Additionally, brines can form the basis of a unique salad dressing. A simple whisking of the brine with a neutral oil can produce a flavorful dressing that complements greens and beans beautifully, or serves as a refreshing alternative to traditional mayonnaise in tuna salads.
Make Endless Pickles
This method utilizes both leftover brine and any extra vegetables that need a second life. You can prolong the life of leftover pickle juice while simultaneously saving cucumbers or carrots by placing them directly in the jar. Thanks to the preservative nature of brine, you can enjoy homemade pickles for an extra two weeks for alliums and up to two months for other veggies.
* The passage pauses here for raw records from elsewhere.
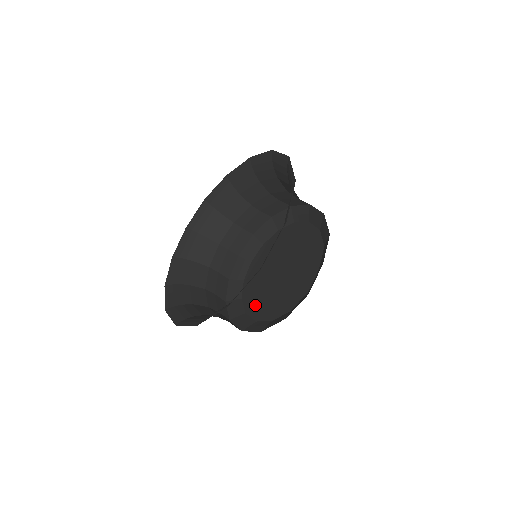
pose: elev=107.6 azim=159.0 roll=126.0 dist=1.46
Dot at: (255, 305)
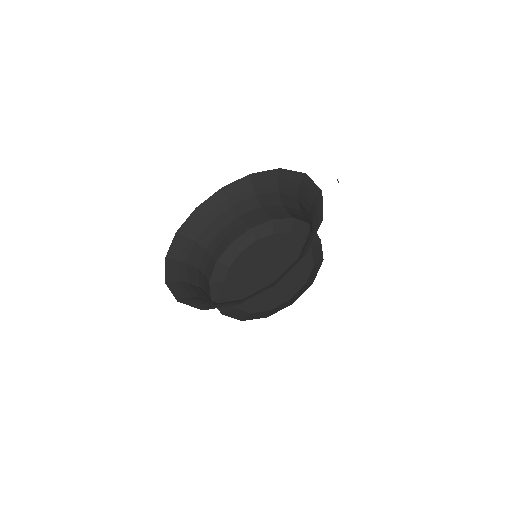
Dot at: (259, 302)
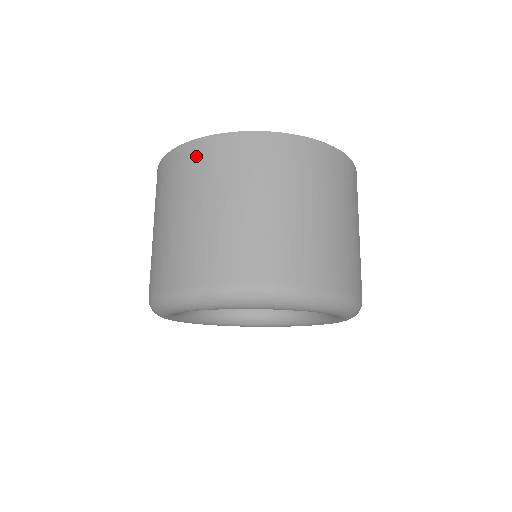
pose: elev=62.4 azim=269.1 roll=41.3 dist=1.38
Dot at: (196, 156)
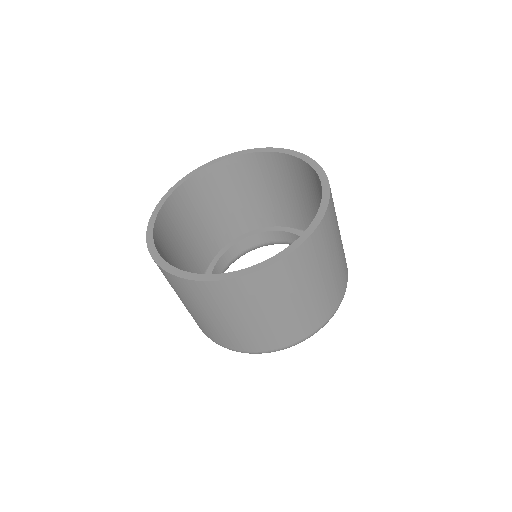
Dot at: (181, 286)
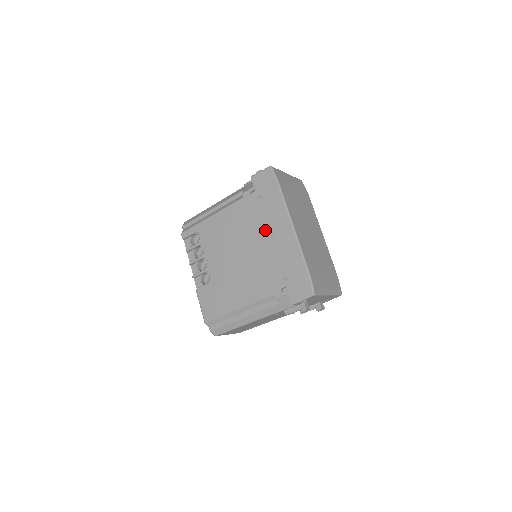
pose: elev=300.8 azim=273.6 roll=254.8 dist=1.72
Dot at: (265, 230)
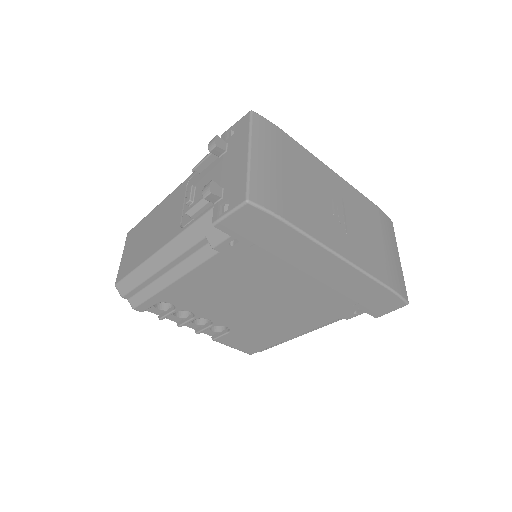
Dot at: (291, 275)
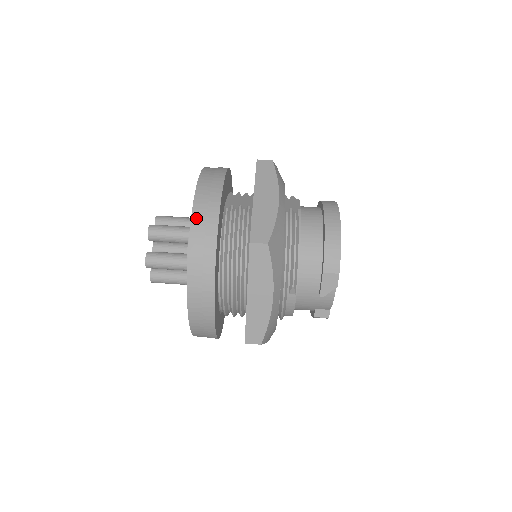
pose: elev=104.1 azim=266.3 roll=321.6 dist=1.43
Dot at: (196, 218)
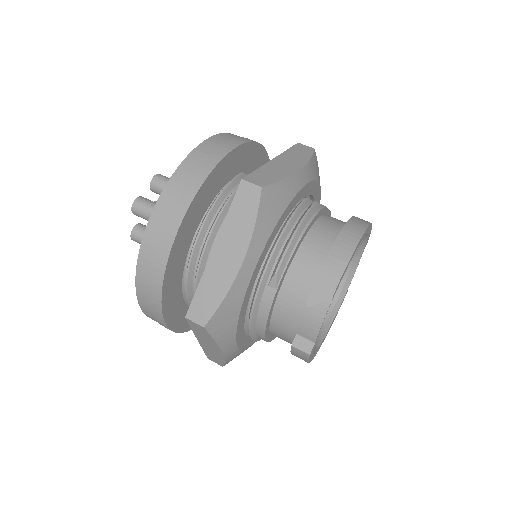
Dot at: (200, 150)
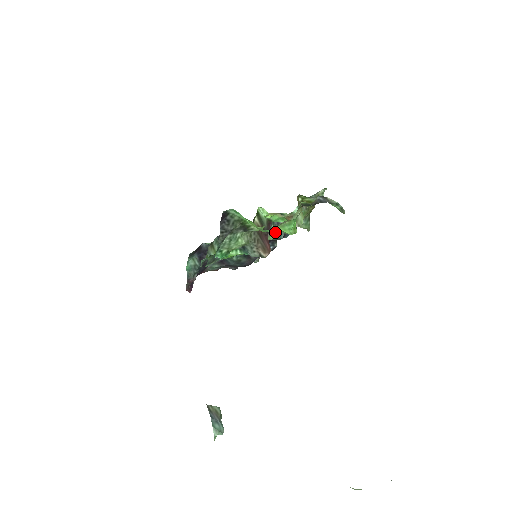
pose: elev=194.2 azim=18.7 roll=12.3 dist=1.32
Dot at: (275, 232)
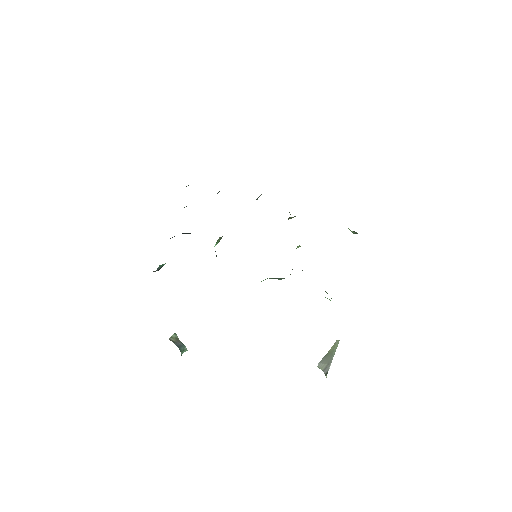
Dot at: occluded
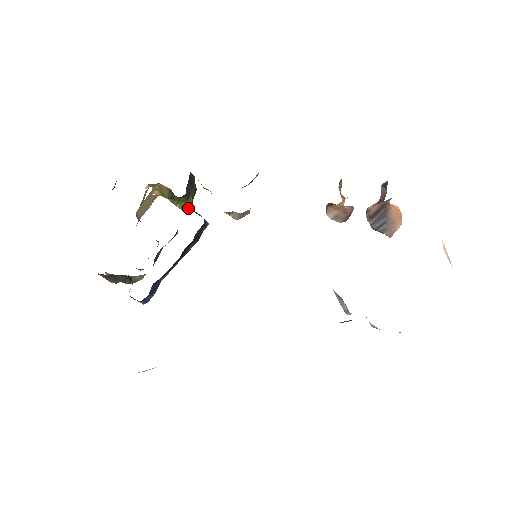
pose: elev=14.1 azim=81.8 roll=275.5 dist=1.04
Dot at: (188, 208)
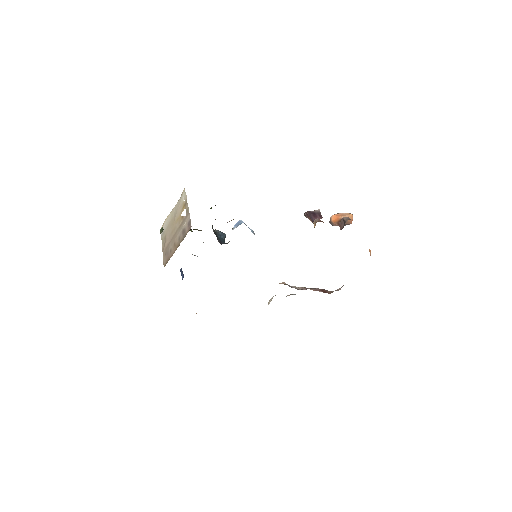
Dot at: occluded
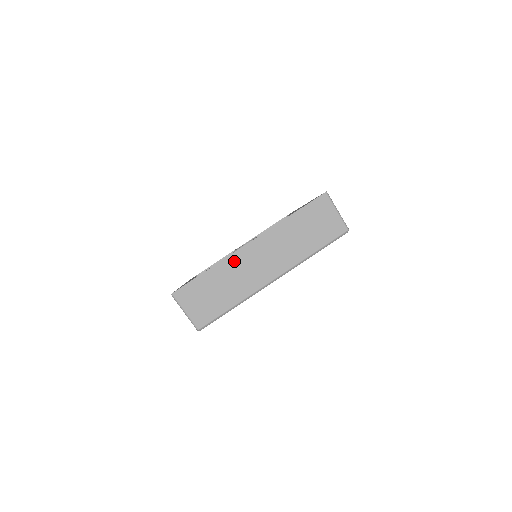
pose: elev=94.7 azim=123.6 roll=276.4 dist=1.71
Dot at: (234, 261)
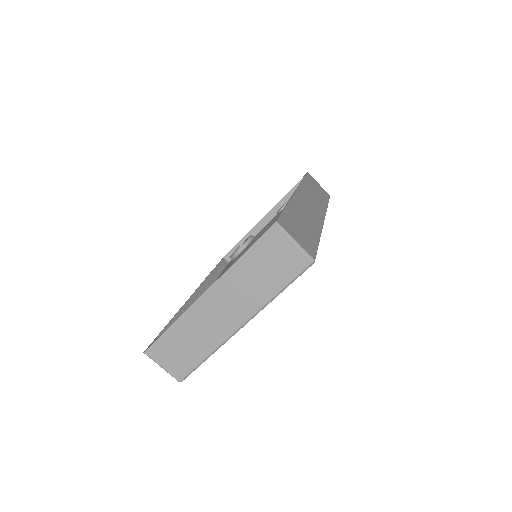
Dot at: (194, 314)
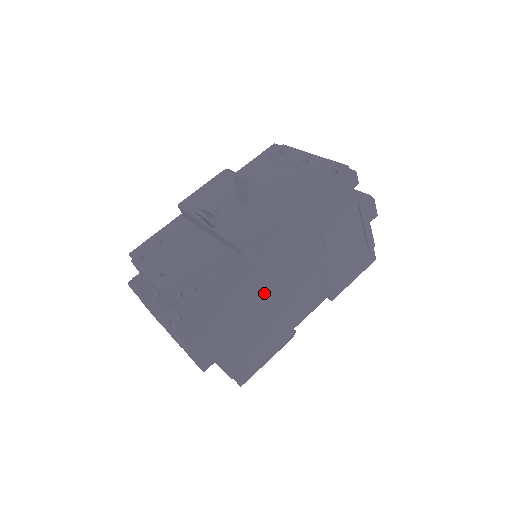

These quick pickles can be enjoyed directly from the jar or serve as zesty additions to your sandwiches or snack platters. For more information on quick pickling, check out this in-depth guide.
Just Pour It On
If a dish feels like it’s lacking depth, consider incorporating a dash of pickle juice or vinegar. For example, adding capers along with their brine can give chicken piccata an exciting lift. A mere splash can elevate stovetop greens, especially if cooked in that liquid. On one occasion, I found myself out of salt and grabbed the pepperoncini juice from my fridge. This serendipitous choice resulted in some of the most flavorful greens I’ve ever created, with an exciting balance of savory and tangy notes. By keeping the heat low, the greens became soft, creating a delightful pairing with the potent flavor of the brine.
Sarra Sedghi is a writer based in Atlanta.